3.5.3 Bias of the estimator $\hat \sigma^2$

Let us study now the bias of the estimator of the variance of $\mathbf z$.

\begin{align} E_{{\mathbf D}_ N}[\hat{\boldsymbol{\sigma }}^2] & = E_{{\mathbf D}_ N}\left[\frac{1}{N-1} \sum_{i=1}^ N (\mathbf z_ i-\hat{\boldsymbol {\mu }})^2 \right] \tag{3.5.11} \label{eq-biasesi} \\ & =\frac{N}{N-1}E_{{\mathbf D}_ N}\left[ \frac{1}{N} \sum_{i=1}^ N (\mathbf z_ i-\hat{\boldsymbol {\mu }})^2 \right]\\ & =\frac{N}{N-1}E_{{\mathbf D}_ N}\left[\left(\frac{1}{N} \sum_{i=1}^ N \mathbf z^2_ i\right)-\hat{\boldsymbol {\mu }}^2 \right] \end{align}

Since $E[\mathbf z^2]=\mu ^2+\sigma ^2$ and $\text {Cov}[\mathbf z_ i,\mathbf z_ j]=0$, the first term inside the $E[\cdot ]$ is

$$ E_{{\mathbf D}_ N}\left[\left(\frac{1}{N} \sum _{i=1}^ N \mathbf z^2_ i\right)\right]= \frac{1}{N}\sum _{i=1}^ N E_{{\mathbf D}_ N} \left[ \mathbf z^2_ i \right] = \frac{1}{N} N (\mu ^2+\sigma ^2) $$

Since $E\left[\left(\sum _{i=1}^ N \mathbf z_i\right)^2\right]=N^2\mu ^2+N \sigma ^2$ the 2nd term is

$$ E_{{\mathbf D}_ N}[\hat{\boldsymbol {\mu}}^2]=\frac{1}{N^2}E_{{\mathbf D}_ N}\left[\left(\sum _{i=1}^N \mathbf z_ i\right)^2\right]= \frac{1}{N^2} (N^2 \mu ^2+N \sigma ^2)=\mu ^2+ \sigma ^2/N $$

It follows that

\begin{align*} E_{{\mathbf D}_ N}[\hat{\boldsymbol {\sigma}}^2] &=\frac{N}{N-1} \left( (\mu ^2+\sigma ^2)-(\mu ^2+\sigma^2/N) \right) \\ &=\frac{N}{N-1}\left( \frac{N-1}{N} \sigma ^2 \right) = \sigma ^2 \end{align*}

This result justifies our definition (3.3.7). Once the term $N-1$ is inserted at the denominator, the sample variance estimator is not biased.

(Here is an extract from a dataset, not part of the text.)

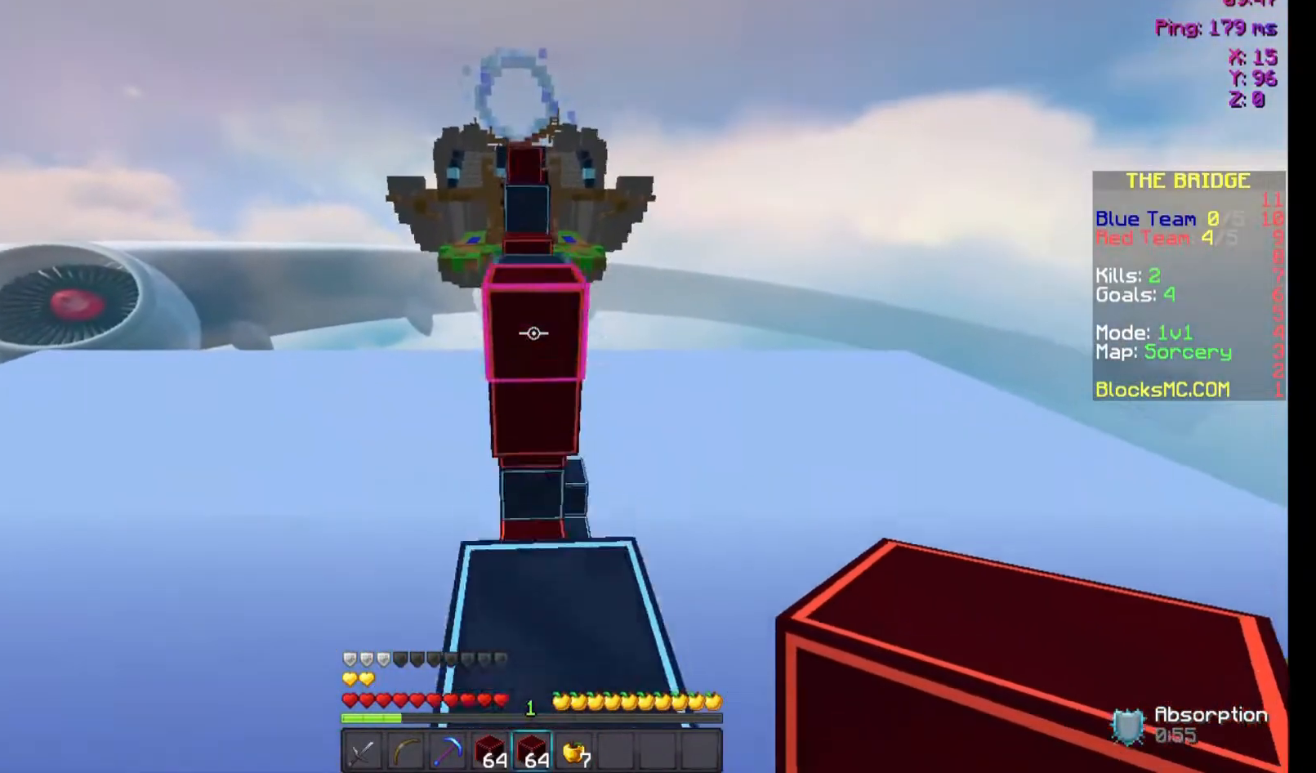
{"keys": ["w"], "mouse": [], "events": [[33, "space", "up"], [133, "mouse_right", "down"], [200, "space", "down"], [233, "mouse_right", "up"], [400, "space", "up"]]}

Some points are worth considering:

  • The results (3.5.9), (3.5.10) and (3.5.11) are independent of the family of the distribution $F(\cdot )$.

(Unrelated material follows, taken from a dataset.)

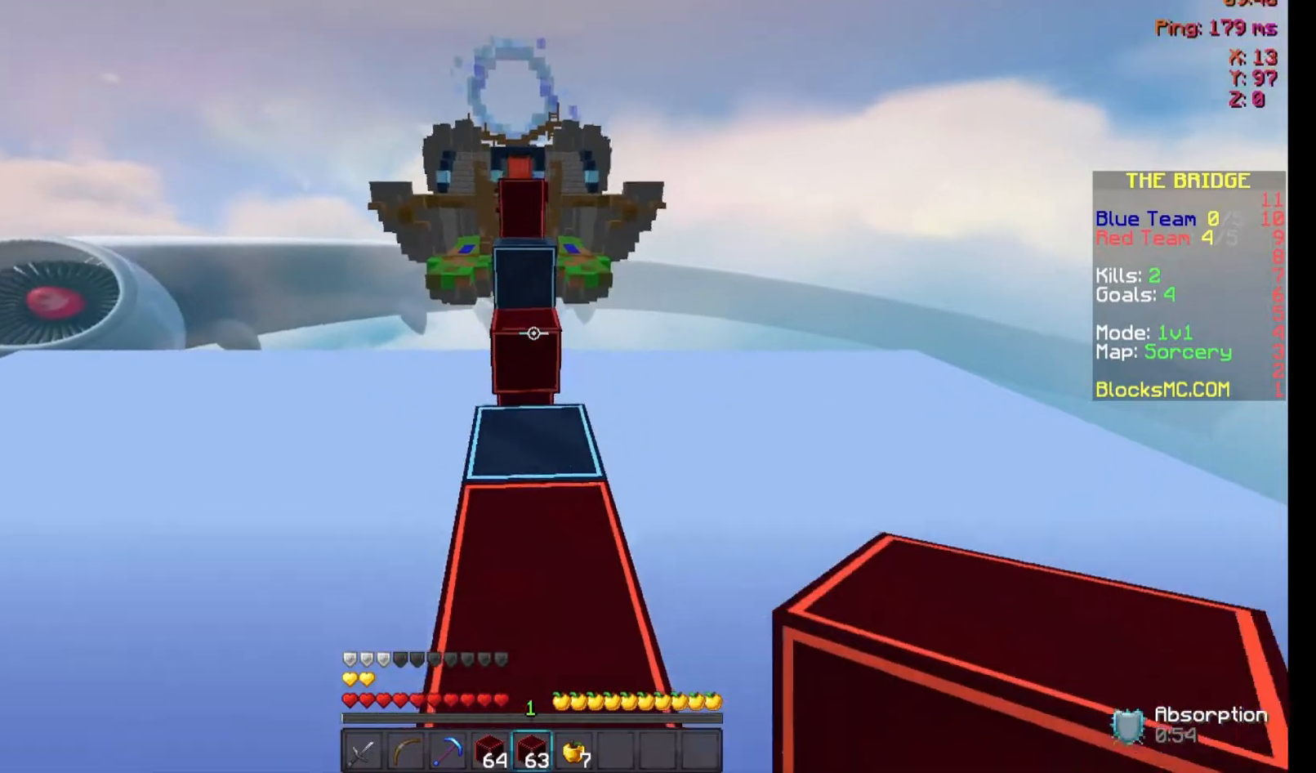
{"keys": ["w"], "mouse": [], "events": []}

  • According to (3.5.10), the variance of $\hat{\boldsymbol {\mu }}$ is $1/N$ times the variance of $\mathbf z$. This is a formal justification of the reason why taking averages on a large number of samples is recommended: the larger $N$, the smaller is $\text {Var}\left[\hat{\boldsymbol {\mu }} \right]$, so a bigger $N$ for a given $\sigma ^2$ implies a better estimate of $\mu $.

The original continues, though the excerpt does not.